___ PROVIDED INFORMATION ___
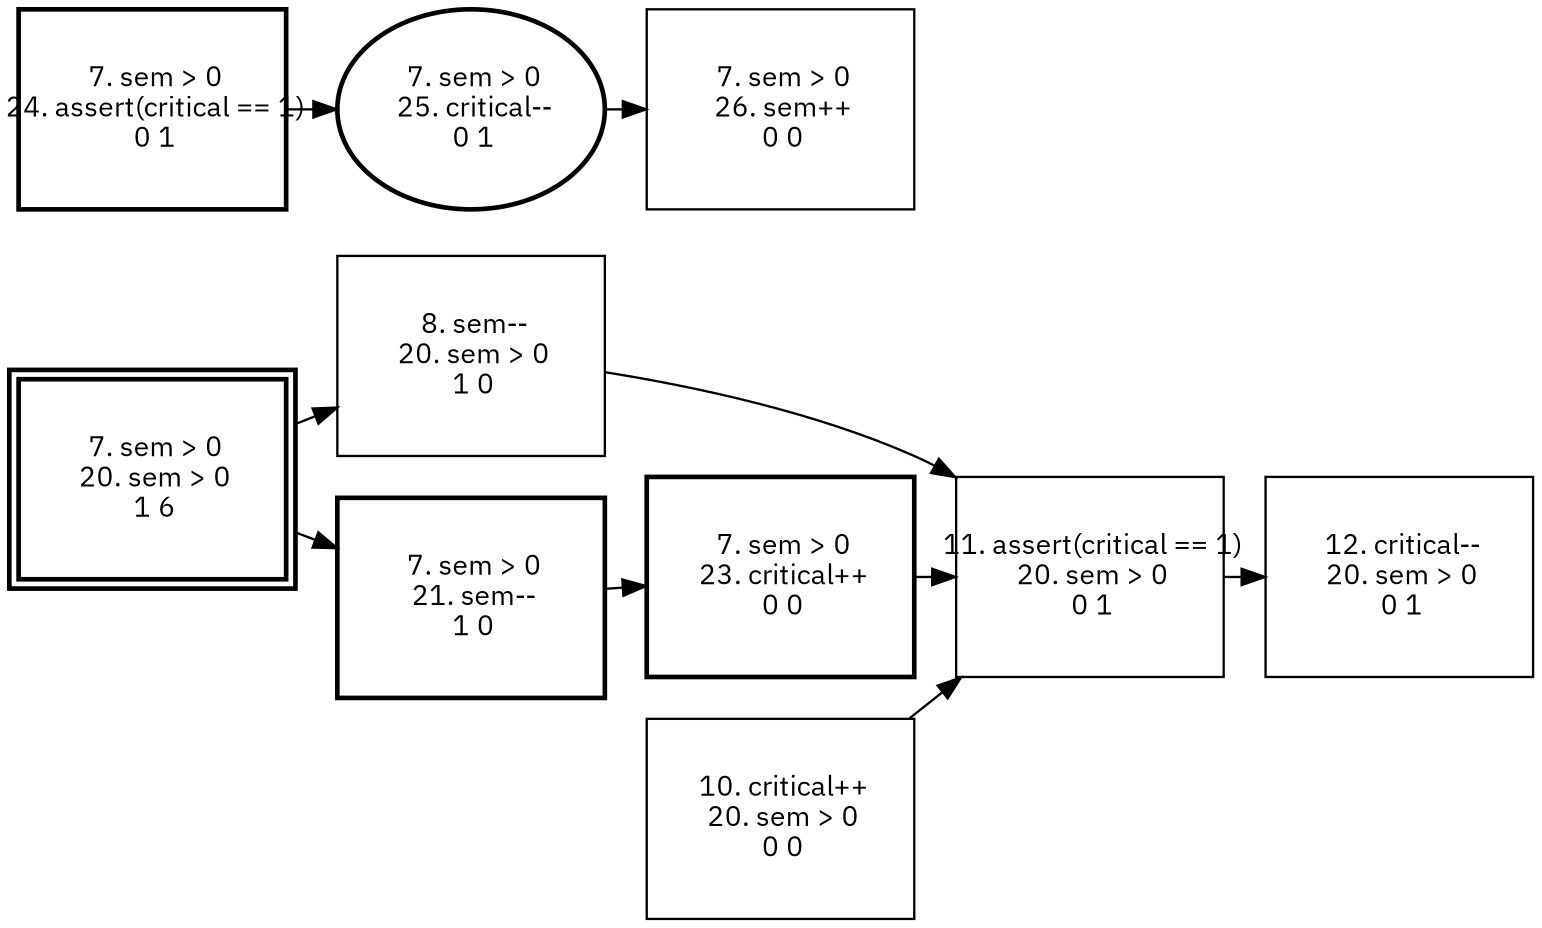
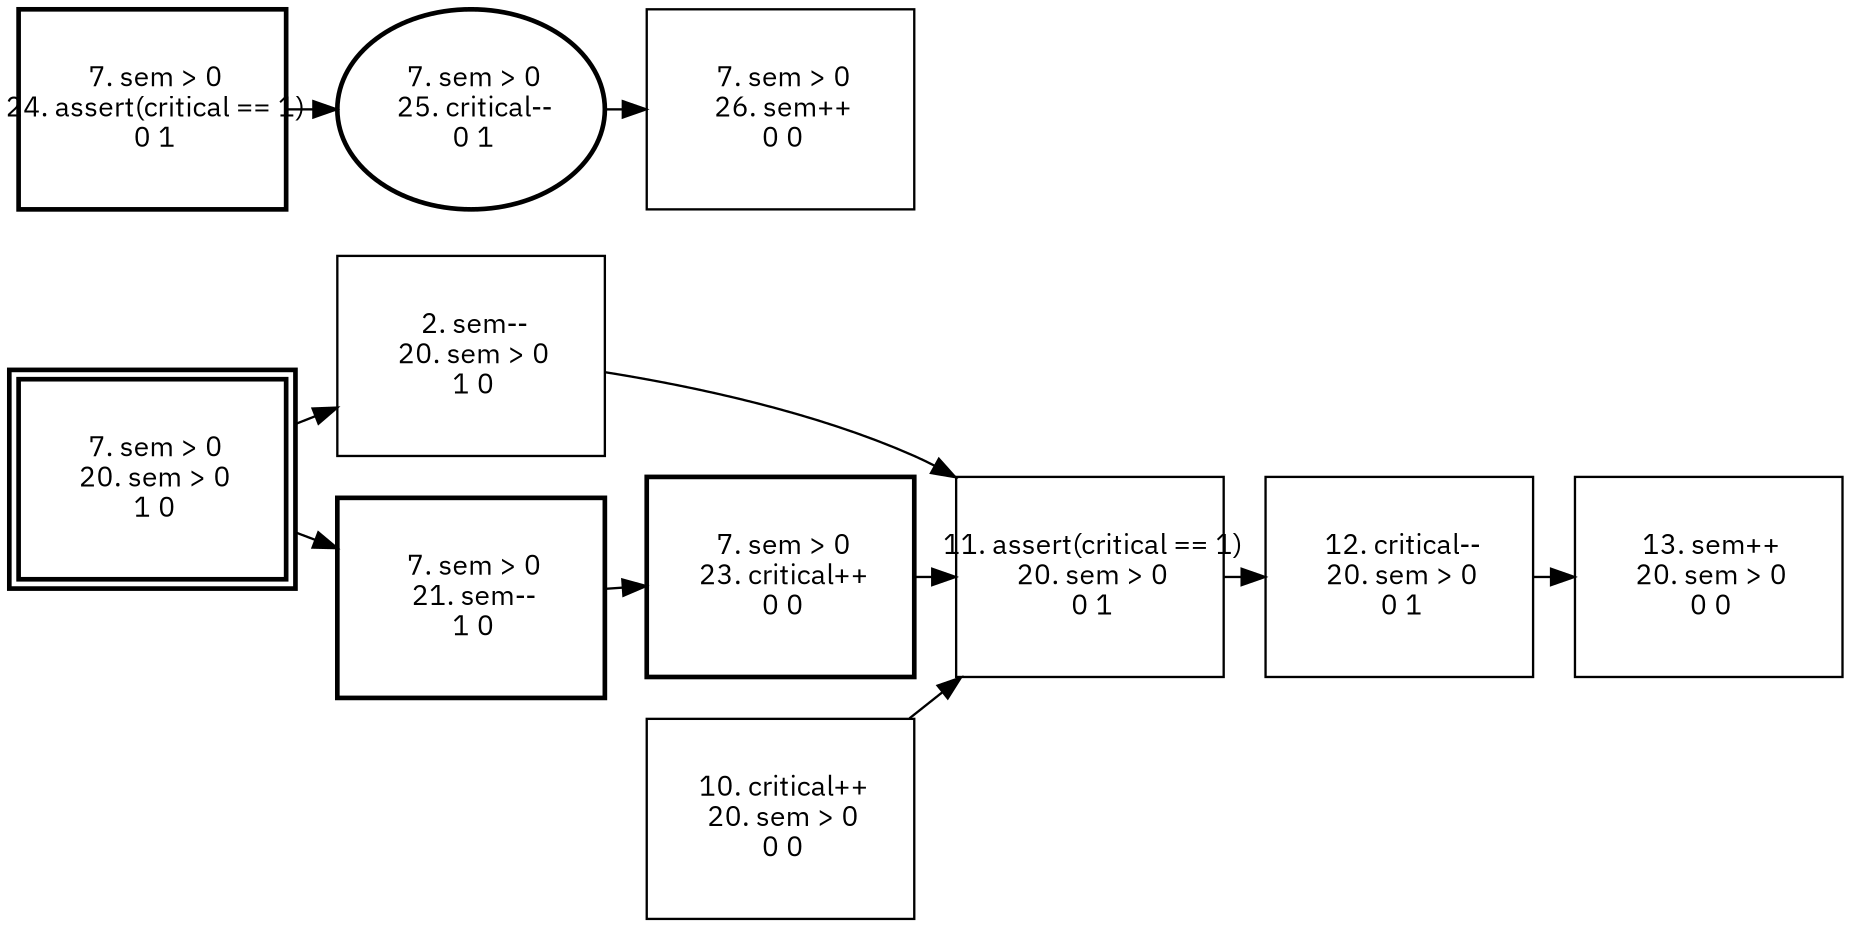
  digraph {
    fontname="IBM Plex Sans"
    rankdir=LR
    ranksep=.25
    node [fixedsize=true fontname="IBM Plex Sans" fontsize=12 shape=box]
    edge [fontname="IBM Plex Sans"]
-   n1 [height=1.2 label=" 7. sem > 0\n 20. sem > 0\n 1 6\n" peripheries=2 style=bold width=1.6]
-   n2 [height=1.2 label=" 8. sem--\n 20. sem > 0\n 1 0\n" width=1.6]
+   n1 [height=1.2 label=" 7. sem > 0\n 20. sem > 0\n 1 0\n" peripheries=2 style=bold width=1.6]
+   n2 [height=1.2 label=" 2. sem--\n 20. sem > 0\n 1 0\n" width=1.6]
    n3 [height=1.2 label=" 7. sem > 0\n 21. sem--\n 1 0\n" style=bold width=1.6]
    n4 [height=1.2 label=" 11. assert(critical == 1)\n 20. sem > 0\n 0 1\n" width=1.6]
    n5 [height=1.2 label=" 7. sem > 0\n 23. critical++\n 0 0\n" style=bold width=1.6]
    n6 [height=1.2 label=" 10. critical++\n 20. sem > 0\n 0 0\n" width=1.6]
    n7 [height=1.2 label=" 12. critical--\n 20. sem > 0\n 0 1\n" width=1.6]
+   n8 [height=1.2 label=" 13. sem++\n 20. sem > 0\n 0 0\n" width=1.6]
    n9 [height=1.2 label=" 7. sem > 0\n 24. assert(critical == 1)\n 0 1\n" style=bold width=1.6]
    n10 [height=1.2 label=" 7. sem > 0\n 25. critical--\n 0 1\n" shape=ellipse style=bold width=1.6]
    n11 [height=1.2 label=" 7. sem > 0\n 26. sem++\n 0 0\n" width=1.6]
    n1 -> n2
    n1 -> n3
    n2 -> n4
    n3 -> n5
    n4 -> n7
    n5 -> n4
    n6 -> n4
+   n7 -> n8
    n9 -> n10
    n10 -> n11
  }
___
» **AIM OF THE EXERCISE**
Lay out the rows from the beginning up to and including the line that contains "8. sem--\n 20." as a JSON list of strings, one string per line and no blank lines. Leave the pictures out of the list.

» **RESULT BELOW**
[
  "  digraph {",
  "    fontname=\"IBM Plex Sans\"",
  "    rankdir=LR",
  "    ranksep=.25",
  "    node [fixedsize=true fontname=\"IBM Plex Sans\" fontsize=12 shape=box]",
  "    edge [fontname=\"IBM Plex Sans\"]",
  "-   n1 [height=1.2 label=\" 7. sem > 0\\n 20. sem > 0\\n 1 6\\n\" peripheries=2 style=bold width=1.6]",
  "-   n2 [height=1.2 label=\" 8. sem--\\n 20. sem > 0\\n 1 0\\n\" width=1.6]"
]